Set task A - Render the entries that open with the line containing "pose: elev=36.7 azim=195.0" and close with the line containing "Dot at: (336, 273)" as a Markdown table with the columns Number and Entry line, giving each line its own numbered row and leaving out blank lines.

What has caused the problems and, in some cases, the abandonment of Teleworking is not the 'tangible' side but a failure to address the 'intangible' side of the changes in working practice.

There must be an analysis of those jobs most appropriate to Teleworking. There must be an identification of those staff best suited and of which of the many different forms of Teleworking will be right for them. And there must be an assessment of which managers are best able to manage from a distance and how they will do it. There are psychometric instruments available that help employees and managers considering Teleworking to understand their preferred ways of working. Between themselves they agree upon reporting methods, criteria, times, frequencies and even locations which suit their particular working patterns and styles.

Some staff are unable to Telework because of the nature of their job or because of their domestic circumstances and yet they might be called upon to help if the Teleworker is not available. These staff must be catered for without them feeling that they are being disadvantaged or even exploited.

Team spirit and loyalty issues among both Teleworking and non-Teleworking staff must be reviewed and new methods possibly devised.

Some managers might need to be trained in how to agree measurable output of performance and time, rather than relying upon input management of assessing staff by the numbers of hours they are at their desks. Of course, it is likely that managers, too, might be Teleworking and so new working practices might need to be set up with their staff as they may not be so easy to contact as before.

Training will probably need to be provided to the Teleworker in the disciplines of working from home and of convincing the family and the neighbours that they are not available to do chores or collect the children from school.

Teleworking staff must still recognise that they are part of the organisation even when they find that their company office space has been sold. Some companies encourage staff to keep some personal belongings in the company office so that they can personalise their work space when they are hot desking.

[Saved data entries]
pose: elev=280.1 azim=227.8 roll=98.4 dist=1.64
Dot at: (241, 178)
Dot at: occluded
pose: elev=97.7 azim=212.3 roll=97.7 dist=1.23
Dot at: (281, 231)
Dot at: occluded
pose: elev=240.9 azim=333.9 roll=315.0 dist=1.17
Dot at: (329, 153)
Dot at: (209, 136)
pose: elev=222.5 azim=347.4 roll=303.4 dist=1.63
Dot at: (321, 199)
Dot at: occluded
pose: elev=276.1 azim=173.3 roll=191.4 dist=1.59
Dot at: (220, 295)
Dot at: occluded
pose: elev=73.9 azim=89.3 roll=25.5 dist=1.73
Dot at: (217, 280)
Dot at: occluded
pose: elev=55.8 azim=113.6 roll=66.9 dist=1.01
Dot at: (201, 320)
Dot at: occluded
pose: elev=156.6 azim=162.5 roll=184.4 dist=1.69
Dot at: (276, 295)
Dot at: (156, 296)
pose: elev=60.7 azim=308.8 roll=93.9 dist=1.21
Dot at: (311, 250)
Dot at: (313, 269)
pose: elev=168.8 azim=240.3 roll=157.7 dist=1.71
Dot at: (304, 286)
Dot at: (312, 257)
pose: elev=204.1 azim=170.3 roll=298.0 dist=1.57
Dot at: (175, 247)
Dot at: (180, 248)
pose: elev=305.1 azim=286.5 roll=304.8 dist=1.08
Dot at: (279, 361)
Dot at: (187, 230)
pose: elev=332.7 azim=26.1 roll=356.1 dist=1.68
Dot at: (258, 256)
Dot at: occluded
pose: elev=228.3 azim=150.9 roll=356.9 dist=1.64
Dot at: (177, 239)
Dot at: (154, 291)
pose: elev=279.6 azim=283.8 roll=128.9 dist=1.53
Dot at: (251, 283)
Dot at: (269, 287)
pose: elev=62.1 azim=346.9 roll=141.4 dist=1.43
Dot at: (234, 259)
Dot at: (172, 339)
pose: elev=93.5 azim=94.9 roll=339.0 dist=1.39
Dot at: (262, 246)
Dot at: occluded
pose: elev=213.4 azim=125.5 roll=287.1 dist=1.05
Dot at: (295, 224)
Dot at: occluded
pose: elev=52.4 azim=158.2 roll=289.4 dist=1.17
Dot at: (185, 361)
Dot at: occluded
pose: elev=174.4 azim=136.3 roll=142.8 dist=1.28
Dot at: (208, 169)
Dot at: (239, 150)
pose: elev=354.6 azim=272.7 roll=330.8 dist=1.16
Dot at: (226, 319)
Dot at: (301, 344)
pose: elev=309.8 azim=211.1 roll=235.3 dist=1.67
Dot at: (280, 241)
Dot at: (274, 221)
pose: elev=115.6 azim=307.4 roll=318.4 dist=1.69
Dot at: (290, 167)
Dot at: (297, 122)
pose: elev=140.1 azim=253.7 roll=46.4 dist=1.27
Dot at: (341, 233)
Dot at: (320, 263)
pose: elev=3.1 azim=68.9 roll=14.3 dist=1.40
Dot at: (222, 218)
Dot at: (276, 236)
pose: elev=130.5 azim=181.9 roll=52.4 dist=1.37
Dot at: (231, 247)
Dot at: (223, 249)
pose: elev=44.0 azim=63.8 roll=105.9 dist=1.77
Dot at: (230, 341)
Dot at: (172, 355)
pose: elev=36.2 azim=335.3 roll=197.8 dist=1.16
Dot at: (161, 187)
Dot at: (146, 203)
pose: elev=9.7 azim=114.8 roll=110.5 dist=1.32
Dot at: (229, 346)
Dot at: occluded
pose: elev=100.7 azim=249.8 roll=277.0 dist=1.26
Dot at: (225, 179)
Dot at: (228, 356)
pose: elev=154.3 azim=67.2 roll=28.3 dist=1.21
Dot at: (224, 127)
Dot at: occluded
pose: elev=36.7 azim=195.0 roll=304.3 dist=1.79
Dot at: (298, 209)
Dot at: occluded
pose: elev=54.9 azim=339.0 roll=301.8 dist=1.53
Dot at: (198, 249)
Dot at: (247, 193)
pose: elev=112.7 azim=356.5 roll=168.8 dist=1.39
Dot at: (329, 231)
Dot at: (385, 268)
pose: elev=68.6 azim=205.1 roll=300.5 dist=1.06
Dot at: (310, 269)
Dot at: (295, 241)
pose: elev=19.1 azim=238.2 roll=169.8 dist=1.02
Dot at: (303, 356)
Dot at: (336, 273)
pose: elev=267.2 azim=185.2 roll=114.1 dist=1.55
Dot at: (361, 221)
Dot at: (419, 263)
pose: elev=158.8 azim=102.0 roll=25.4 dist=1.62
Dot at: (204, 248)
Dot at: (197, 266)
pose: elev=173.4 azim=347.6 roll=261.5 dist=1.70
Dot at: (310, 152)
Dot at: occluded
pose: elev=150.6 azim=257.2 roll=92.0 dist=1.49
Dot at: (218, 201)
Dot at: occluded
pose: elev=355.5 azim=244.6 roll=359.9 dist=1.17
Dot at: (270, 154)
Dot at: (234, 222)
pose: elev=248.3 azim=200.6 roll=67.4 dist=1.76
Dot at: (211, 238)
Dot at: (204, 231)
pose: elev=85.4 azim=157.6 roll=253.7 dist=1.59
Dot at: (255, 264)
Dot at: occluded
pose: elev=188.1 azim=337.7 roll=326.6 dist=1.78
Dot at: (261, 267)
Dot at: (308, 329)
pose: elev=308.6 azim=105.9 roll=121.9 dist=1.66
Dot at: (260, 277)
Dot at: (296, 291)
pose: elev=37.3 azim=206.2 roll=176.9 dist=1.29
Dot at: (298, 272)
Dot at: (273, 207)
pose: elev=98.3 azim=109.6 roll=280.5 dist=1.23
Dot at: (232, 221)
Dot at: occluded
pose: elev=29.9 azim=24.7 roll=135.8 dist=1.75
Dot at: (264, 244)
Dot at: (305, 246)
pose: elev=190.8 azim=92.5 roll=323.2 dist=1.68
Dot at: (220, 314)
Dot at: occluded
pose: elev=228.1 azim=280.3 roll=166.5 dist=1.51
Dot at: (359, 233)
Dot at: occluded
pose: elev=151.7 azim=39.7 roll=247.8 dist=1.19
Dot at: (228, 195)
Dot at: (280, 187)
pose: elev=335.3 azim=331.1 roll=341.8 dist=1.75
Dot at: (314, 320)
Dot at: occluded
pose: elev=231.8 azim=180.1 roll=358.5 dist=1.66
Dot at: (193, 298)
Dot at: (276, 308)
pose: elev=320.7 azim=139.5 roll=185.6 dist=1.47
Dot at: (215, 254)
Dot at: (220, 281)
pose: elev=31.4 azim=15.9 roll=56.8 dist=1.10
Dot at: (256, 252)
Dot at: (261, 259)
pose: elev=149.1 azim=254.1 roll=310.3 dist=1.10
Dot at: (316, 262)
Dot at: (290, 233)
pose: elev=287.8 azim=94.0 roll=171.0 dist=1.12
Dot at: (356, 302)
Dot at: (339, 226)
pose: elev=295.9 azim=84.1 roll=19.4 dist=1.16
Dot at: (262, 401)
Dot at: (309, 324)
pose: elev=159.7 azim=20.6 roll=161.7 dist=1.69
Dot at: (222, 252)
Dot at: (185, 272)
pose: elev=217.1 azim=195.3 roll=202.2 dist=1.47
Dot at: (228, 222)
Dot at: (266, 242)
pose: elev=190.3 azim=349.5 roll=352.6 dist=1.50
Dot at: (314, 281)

Set task B - According to the teleworking text, why do some companies encourage staff to keep personal belongings in the company office?

Exercise solution A -
| Number | Entry line |
|---|---|
| 1 | pose: elev=36.7 azim=195.0 roll=304.3 dist=1.79 |
| 2 | Dot at: (298, 209) |
| 3 | Dot at: occluded |
| 4 | pose: elev=54.9 azim=339.0 roll=301.8 dist=1.53 |
| 5 | Dot at: (198, 249) |
| 6 | Dot at: (247, 193) |
| 7 | pose: elev=112.7 azim=356.5 roll=168.8 dist=1.39 |
| 8 | Dot at: (329, 231) |
| 9 | Dot at: (385, 268) |
| 10 | pose: elev=68.6 azim=205.1 roll=300.5 dist=1.06 |
| 11 | Dot at: (310, 269) |
| 12 | Dot at: (295, 241) |
| 13 | pose: elev=19.1 azim=238.2 roll=169.8 dist=1.02 |
| 14 | Dot at: (303, 356) |
| 15 | Dot at: (336, 273) |

Exercise solution B - So that staff can personalize their work space when they are hot desking.